Quand on pense Orwell, on pense 1984. Voire la ferme des animaux, si on pousse un peu. Mais, si la description de la pauvreté et des strates de la société est si pointue, c’est parce qu’elle se nourrit de la propre expérience du jeune Orwell, alias Eric Blair, lors de sa période de galère à Paris puis à Londres. Lors de celle-ci s’opéra sa transformation d’apprenti romancier à écrivain politique.
Dans le livre Down and Out in Paris and London, le talent de description et d’analyse du jeune écrivain est flagrant. Il dépicte les hôtels sordides de Paris imprégnés d’un mélange tenace d’ail et de vin rouge, l’univers dantesque des grands hôtels régis par les codes sociaux, l’ivresse du samedi soir, où l’alcool bon marché offre de la joie pour quelques heures et fait oublier une vie marquée par l’absence de vie, justement. Car ce que l’auteur souligne, c’est que la pauvreté extrême, un ventre vide ou quinze heures de travail par jour ont cet effet d’annihiler toute pensée.
Et direction Londres, où il devient mendiant. Il y découvre une vie d’errance, car la loi est faite pour vous interdire de rester statique et la police est là pour vous le rappeler. Sans cesse sur la route, il vagabonde entre les centres d’hébergement, qui sont en fait des prisons qui vous privent de vie sociale et de vie sexuelle. Ce qui fait de nous des humains, en somme.

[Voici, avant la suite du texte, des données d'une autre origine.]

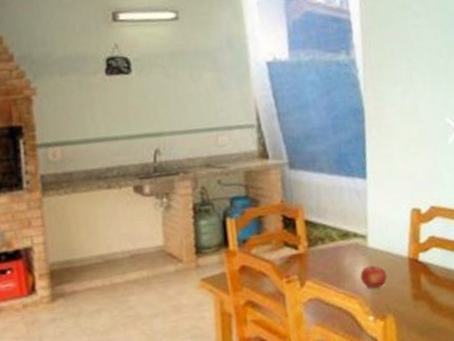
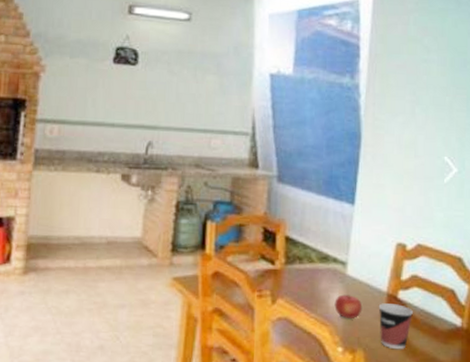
cup: none [401,266,436,309] -> present [378,303,414,349]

La réflexion est commune à ces deux expériences. Pourquoi garder une structure sociale si injuste ? Pourquoi maintenir une partie de l’humanité dans un état de non-humanité, justement ? Pour Orwell, ce modèle permet à une frange de la population de garder son statut. Cela fera écho bien des années plus tard dans 1984 aux gens de la plèbe, qui font vivre le parti, mais à cause de l’alcool, des jeux et quelques divertissements ne développent jamais une pensée capable de bousculer l’ordre établi.